[Data supplied Boundary: Start]

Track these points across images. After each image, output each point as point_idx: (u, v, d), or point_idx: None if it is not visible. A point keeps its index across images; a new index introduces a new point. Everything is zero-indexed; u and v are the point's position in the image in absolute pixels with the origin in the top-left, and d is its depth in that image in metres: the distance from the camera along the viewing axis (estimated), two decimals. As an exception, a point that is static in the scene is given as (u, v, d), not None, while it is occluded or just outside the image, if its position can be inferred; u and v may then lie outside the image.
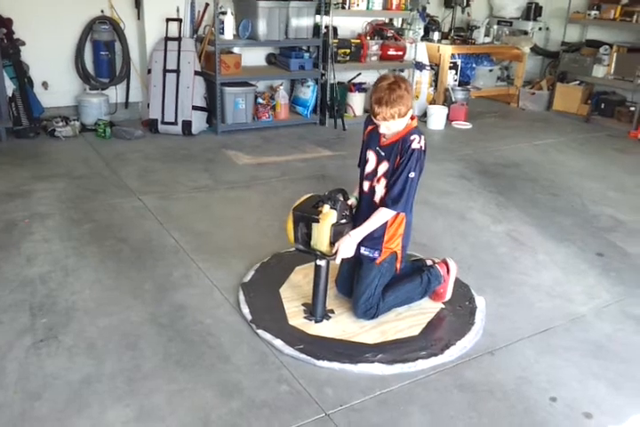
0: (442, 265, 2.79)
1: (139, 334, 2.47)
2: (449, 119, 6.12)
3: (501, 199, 4.15)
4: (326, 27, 5.60)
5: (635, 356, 2.52)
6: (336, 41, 5.72)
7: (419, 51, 6.27)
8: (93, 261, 3.05)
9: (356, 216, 2.59)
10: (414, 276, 2.72)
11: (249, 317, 2.59)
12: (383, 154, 2.50)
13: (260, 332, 2.49)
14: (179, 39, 5.22)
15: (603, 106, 6.42)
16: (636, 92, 6.14)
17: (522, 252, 3.40)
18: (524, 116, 6.68)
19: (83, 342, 2.40)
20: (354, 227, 2.48)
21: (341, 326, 2.59)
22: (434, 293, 2.80)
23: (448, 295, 2.79)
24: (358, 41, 5.93)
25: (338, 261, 2.46)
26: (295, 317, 2.63)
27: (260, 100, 5.55)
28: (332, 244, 2.43)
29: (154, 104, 5.27)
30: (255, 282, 2.87)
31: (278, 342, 2.42)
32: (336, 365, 2.31)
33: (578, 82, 6.65)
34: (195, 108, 5.21)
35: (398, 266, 2.64)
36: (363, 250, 2.55)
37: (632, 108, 6.15)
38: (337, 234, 2.42)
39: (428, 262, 2.83)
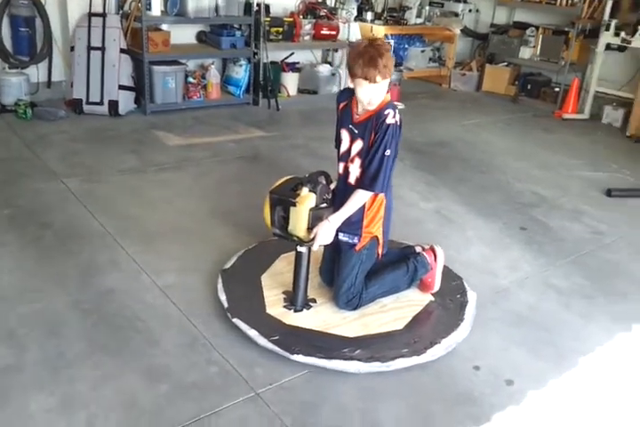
0: (429, 253, 2.65)
1: (62, 322, 2.39)
2: (382, 99, 6.15)
3: (431, 178, 4.24)
4: (258, 4, 5.48)
5: (554, 324, 2.64)
6: (268, 19, 5.62)
7: (352, 31, 6.25)
8: (14, 248, 2.92)
9: (333, 200, 2.45)
10: (400, 264, 2.59)
11: (226, 304, 2.46)
12: (357, 131, 2.35)
13: (235, 321, 2.37)
14: (103, 15, 4.99)
15: (529, 87, 6.62)
16: (560, 74, 6.36)
17: (451, 229, 3.50)
18: (455, 97, 6.81)
19: (2, 331, 2.30)
20: (334, 211, 2.36)
21: (322, 316, 2.47)
22: (422, 282, 2.68)
23: (437, 286, 2.67)
24: (291, 19, 5.85)
25: (315, 247, 2.34)
26: (274, 305, 2.51)
27: (190, 80, 5.40)
28: (310, 229, 2.30)
29: (78, 83, 5.04)
30: (236, 269, 2.74)
31: (253, 333, 2.30)
32: (310, 360, 2.20)
33: (506, 63, 6.82)
34: (121, 87, 5.02)
35: (380, 251, 2.51)
36: (341, 236, 2.42)
37: (557, 89, 6.37)
38: (316, 219, 2.30)
39: (417, 249, 2.69)
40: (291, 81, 6.00)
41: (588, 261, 3.22)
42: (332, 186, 2.49)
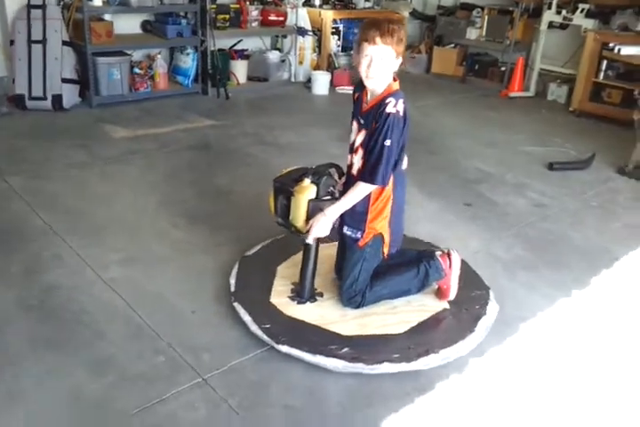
0: (444, 257, 2.50)
1: (5, 319, 2.35)
2: (333, 84, 6.19)
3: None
4: (203, -9, 5.42)
5: (501, 295, 2.67)
6: (214, 6, 5.56)
7: (300, 16, 6.23)
8: (-47, 247, 2.86)
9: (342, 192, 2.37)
10: (411, 266, 2.47)
11: (232, 288, 2.50)
12: (363, 122, 2.27)
13: (235, 305, 2.40)
14: (43, 6, 4.85)
15: (476, 67, 6.72)
16: (505, 53, 6.46)
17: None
18: (406, 79, 6.70)
19: (-60, 333, 2.27)
20: None
21: (322, 311, 2.43)
22: (439, 289, 2.56)
23: (452, 294, 2.52)
24: (237, 6, 5.80)
25: (310, 240, 2.32)
26: (279, 295, 2.50)
27: (136, 70, 5.32)
28: (308, 220, 2.28)
29: (20, 78, 4.90)
30: (257, 256, 2.77)
31: (247, 318, 2.32)
32: (295, 351, 2.18)
33: (453, 45, 6.89)
34: (65, 80, 4.91)
35: (386, 251, 2.39)
36: (345, 229, 2.37)
37: (503, 69, 6.48)
38: (316, 210, 2.26)
39: (437, 253, 2.53)
40: (240, 68, 5.96)
41: (530, 233, 3.32)
42: (343, 179, 2.44)
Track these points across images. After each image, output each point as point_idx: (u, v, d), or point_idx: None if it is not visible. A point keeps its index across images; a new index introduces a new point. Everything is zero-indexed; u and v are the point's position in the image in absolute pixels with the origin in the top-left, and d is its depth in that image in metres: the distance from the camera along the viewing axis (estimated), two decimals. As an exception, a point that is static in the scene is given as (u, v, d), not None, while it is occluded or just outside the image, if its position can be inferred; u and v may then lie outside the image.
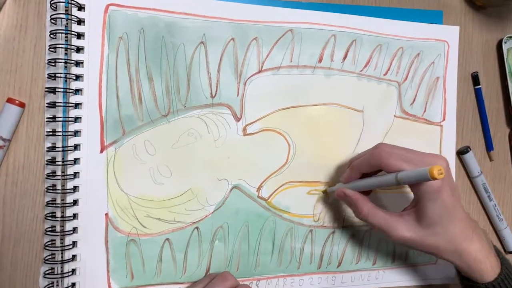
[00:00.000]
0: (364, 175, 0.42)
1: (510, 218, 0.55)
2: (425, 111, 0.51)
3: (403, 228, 0.40)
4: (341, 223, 0.48)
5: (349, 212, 0.48)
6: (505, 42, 0.53)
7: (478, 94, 0.53)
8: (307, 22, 0.46)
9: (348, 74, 0.47)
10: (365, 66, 0.48)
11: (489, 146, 0.54)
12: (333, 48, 0.47)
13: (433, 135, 0.52)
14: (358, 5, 0.49)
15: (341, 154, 0.47)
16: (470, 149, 0.52)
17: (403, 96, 0.50)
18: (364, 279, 0.49)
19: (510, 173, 0.55)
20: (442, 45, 0.52)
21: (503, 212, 0.54)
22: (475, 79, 0.53)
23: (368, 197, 0.42)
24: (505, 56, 0.53)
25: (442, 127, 0.52)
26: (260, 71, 0.45)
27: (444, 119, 0.52)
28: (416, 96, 0.51)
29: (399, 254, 0.50)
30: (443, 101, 0.52)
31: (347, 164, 0.45)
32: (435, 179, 0.33)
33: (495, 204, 0.53)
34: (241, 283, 0.43)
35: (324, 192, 0.47)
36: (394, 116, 0.49)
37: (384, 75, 0.49)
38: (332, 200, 0.47)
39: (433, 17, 0.52)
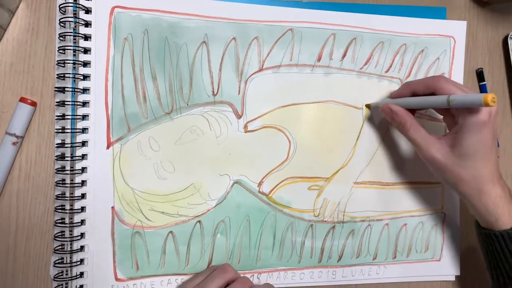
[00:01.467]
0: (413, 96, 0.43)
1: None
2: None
3: (437, 150, 0.40)
4: (341, 218, 0.48)
5: (349, 207, 0.48)
6: (511, 38, 0.53)
7: (483, 90, 0.53)
8: (307, 21, 0.47)
9: (347, 72, 0.48)
10: (365, 64, 0.49)
11: (494, 143, 0.53)
12: (332, 47, 0.47)
13: (437, 132, 0.52)
14: (359, 3, 0.49)
15: (340, 150, 0.48)
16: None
17: (406, 93, 0.50)
18: (365, 273, 0.49)
19: (516, 170, 0.55)
20: (448, 41, 0.51)
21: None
22: (480, 75, 0.53)
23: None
24: (510, 52, 0.53)
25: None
26: (260, 70, 0.46)
27: (448, 116, 0.52)
28: (419, 93, 0.51)
29: (401, 250, 0.50)
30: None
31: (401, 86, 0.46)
32: (488, 105, 0.34)
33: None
34: (242, 275, 0.44)
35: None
36: (396, 113, 0.50)
37: (386, 72, 0.50)
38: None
39: (436, 13, 0.52)
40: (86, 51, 0.42)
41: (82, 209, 0.42)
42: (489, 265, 0.43)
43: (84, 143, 0.42)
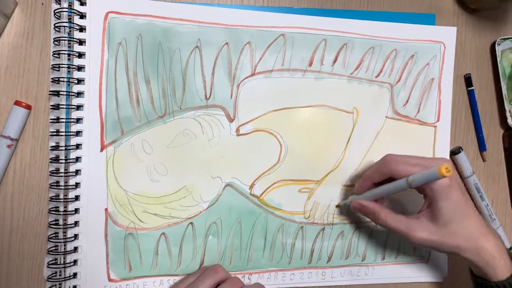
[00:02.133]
0: (375, 186, 0.44)
1: (502, 218, 0.56)
2: (418, 112, 0.52)
3: (422, 230, 0.41)
4: (331, 220, 0.49)
5: (338, 209, 0.49)
6: (499, 44, 0.54)
7: (471, 95, 0.54)
8: (299, 26, 0.48)
9: (338, 77, 0.49)
10: (355, 69, 0.49)
11: (482, 147, 0.55)
12: (323, 52, 0.48)
13: (427, 136, 0.53)
14: (350, 10, 0.50)
15: (331, 154, 0.49)
16: (462, 150, 0.53)
17: (396, 97, 0.51)
18: (354, 274, 0.50)
19: (503, 174, 0.56)
20: (438, 46, 0.52)
21: (495, 212, 0.55)
22: (468, 80, 0.54)
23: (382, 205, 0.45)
24: (498, 58, 0.54)
25: (436, 128, 0.53)
26: (253, 74, 0.47)
27: (438, 120, 0.53)
28: (409, 97, 0.52)
29: (389, 252, 0.51)
30: (437, 102, 0.53)
31: (358, 177, 0.47)
32: (444, 176, 0.35)
33: (487, 204, 0.54)
34: (233, 276, 0.45)
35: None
36: (386, 117, 0.51)
37: (376, 77, 0.50)
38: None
39: (426, 20, 0.53)
40: (81, 55, 0.42)
41: (76, 210, 0.42)
42: None
43: (78, 146, 0.42)
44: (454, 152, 0.53)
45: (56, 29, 0.42)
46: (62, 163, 0.42)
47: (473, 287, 0.45)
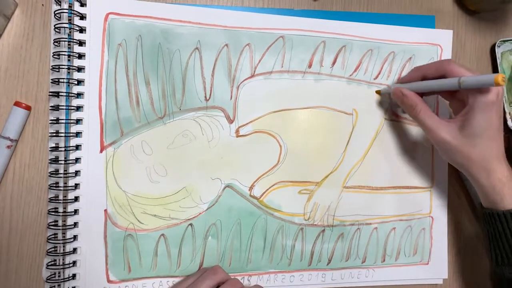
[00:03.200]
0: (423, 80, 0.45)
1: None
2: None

[Data supplied Boundary: End]

Give again, word for word, every line of the listing above from the one with "26: (295, 317, 2.63)" to the one with "38: (337, 234, 2.42)", both inclusive, and nothing beyond them.

__Expected answer__
26: (295, 317, 2.63)
27: (260, 100, 5.55)
28: (332, 244, 2.43)
29: (154, 104, 5.27)
30: (255, 282, 2.87)
31: (278, 342, 2.42)
32: (336, 365, 2.31)
33: (578, 82, 6.65)
34: (195, 108, 5.21)
35: (398, 266, 2.64)
36: (363, 250, 2.55)
37: (632, 108, 6.15)
38: (337, 234, 2.42)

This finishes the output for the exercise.